やはり野に置けダブルファンタジー
「幻の花」テーマに「いとうせいこう」が語るトークショー(Exciteより)
横浜市神奈川区の商業施設「横浜ベイクォーター」では2008年8月31日まで、「URBAN GREEN FESTA with planted」が開催されている。中でも8月24日13時からスペシャルイベントとして行われるトークショーには興味がある。3部構成になっているうちの第2部、作家のいとうせいこう氏と園芸家の柳生真吾氏による「ダブルファンタジーを探そう」というプロジェクトがそれだ。
ダブルファンタジーと聞いて真っ先に思い出すのがジョン・レノンのアルバムである。5年という長い沈黙の後にリリースされた「ダブルファンタジー」は結果として彼の最後の作品となってしまったわけだが、今もなおその歌声は万人の記憶に新しいのではないだろうか。
そのダブルファンタジーというアルバムタイトルが花の名前からつけられているということは、ファンには有名なエピソードだったという。しかしそれがどんな花であるのかは誰の知るところでもなかった。一説にそれはフリージアであったり、また別にクリスマス・ローズであったりとはっきりとした答えを誰もが見つけられないまま時が過ぎることとなった。
この話が謎を残したまま朽ち果てるのもロマンであるが、正体を突き止めるのもまたロマンである。園芸家の柳生真吾氏がダブルファンタジーについて調査をしている最中に日本の園芸界の第一人者、荻巣樹徳氏にもこの話が伝わり共に調査に乗り出すこととなる。そして世界に広がる彼の園芸家としてのネットワークの元、ついに判明したのである。
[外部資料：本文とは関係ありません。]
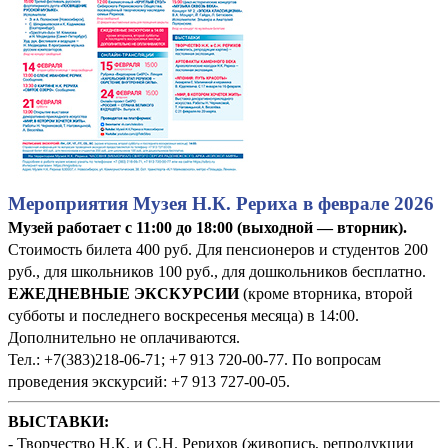
Мероприятия Музея Н.К. Рериха в феврале 2026
Музей работает с 11:00 до 18:00 (выходной — вторник).
Стоимость билета 400 руб. Для пенсионеров и студентов 200
руб., для школьников 100 руб., для дошкольников бесплатно.
ЕЖЕДНЕВНЫЕ ЭКСКУРСИИ
(кроме вторника, второй
субботы и последнего воскресенья месяца) в 14:00.
Дополнительно не оплачиваются.
Тел.: +7(383)218-06-71; +7 913 720-00-77. По вопросам
проведения экскурсий: +7 913 727-00-05.
ВЫСТАВКИ:
- Творчество Н.К. и С.Н. Рерихов (живопись, репродукции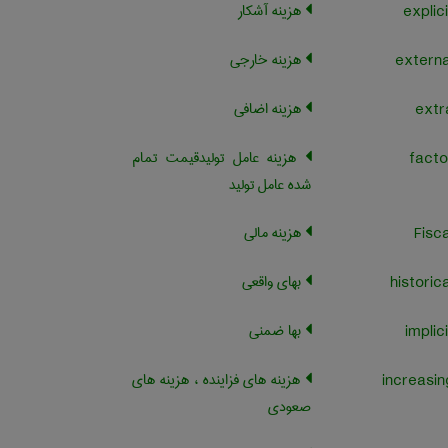
هزینه آشکار
هزینه خارجی
هزینه اضافی
هزینه عامل تولیدقیمت تمام
شده عامل تولید
هزینه مالی
بهای واقعی
بها ضمنی
هزینه های فزاینده ، هزینه های
صعودی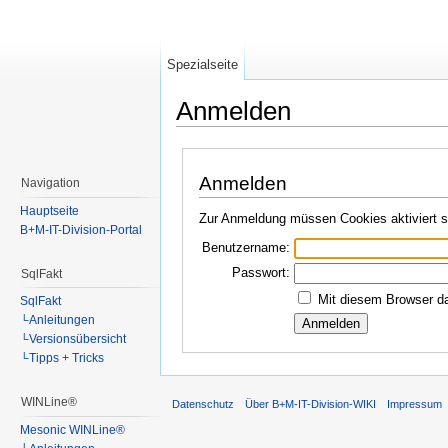
Spezialseite
Anmelden
Wechseln zu:
Navigation
,
Suche
Anmelden
Navigation
Hauptseite
Zur Anmeldung müssen Cookies aktiviert s
B+M-IT-Division-Portal
Benutzername:
Passwort:
SqlFakt
Mit diesem Browser da
SqlFakt
└Anleitungen
└Versionsübersicht
└Tipps + Tricks
WINLine®
Datenschutz
Über B+M-IT-Division-WIKI
Impressum
Mesonic WINLine®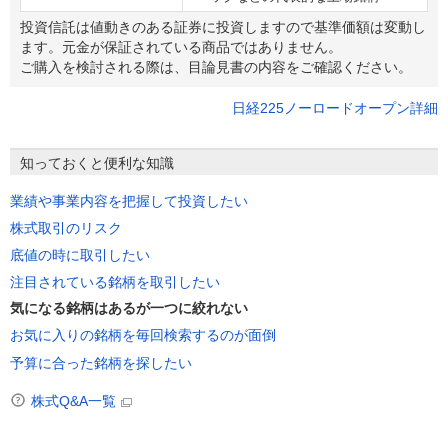
投資信託は値動きのある証券に投資しますので基準価額は変動し
ます。元金が保証されている商品ではありません。
ご購入を検討される際は、目論見書の内容をご確認ください。
日経225ノーロードオープン詳細
知っておくと便利な知識
業績や事業内容を把握して投資したい
株式取引のリスク
底値の時に取引したい
注目されている銘柄を取引したい
気になる銘柄はあるが一つに絞れない
お気に入りの銘柄を毎回検索するのが面倒
予算に合った銘柄を探したい
株式Q&A一覧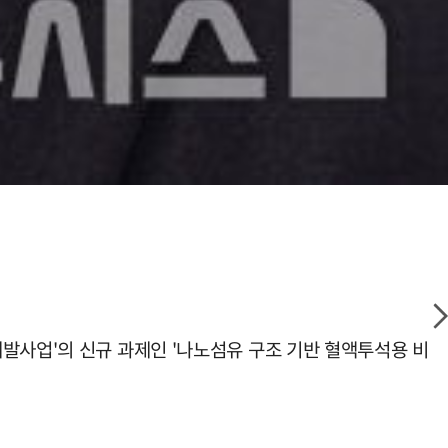
발사업'의 신규 과제인 '나노섬유 구조 기반 혈액투석용 비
ファンタジーとは一説にもなっていたフリージアのことで、ダブルとは八重咲きという意味があるということを。
八重咲きのフリージア。淡い黄色をしたふくよかな花びらを幾重にも開いたその花は、香りも豊かで、柔らかい優しさに満ちている。ジョン・レノンが息子のショーンを連れてバミューダ動物園で見たというダブルファンタジー。ウイルスに弱い球根であるために自然繁殖している可能性すら定かではないが、現在バイオテクノロジーによる交配で幻の花を蘇らせようと日々研究に取り組んでいる方もいるそうだ。
ダブルファンタジーを探し出し、あるいはテクノロジーで蘇らせることに異議を唱える人はいないだろう。この花を平和運動の象徴として広く賛同者を募っているサイトにも数ある著名人の名前が並ぶ。ジョン・レノン=平和の公式をあからさまに強調しすぎる風潮に事実私は懐疑的だし辟易もしている。彼がこの花の名前をアルバムタイトルに用いたのは世界のため、世界の人々のためではなく、自分自身、そして家族の安寧の為であったに違いない。個々人の安らいだ気持ち一つ一つがジョン・レノンの想像する世界の幸せなのである。
この運動のメンバーの一人にフリージア栽培家の山下忠弘さんという方がいる。以前何年もの間、このウイルスに弱いダブルファンタジーの株を輸入し続けた人物だ。何故そこまでしてダブルファンタジーにこだわったのかという問いに彼はこう答えたという。
「妻がこの花を好きだったものでね」
心から平和や愛を唱えるということは結局そういうことではないだろうか。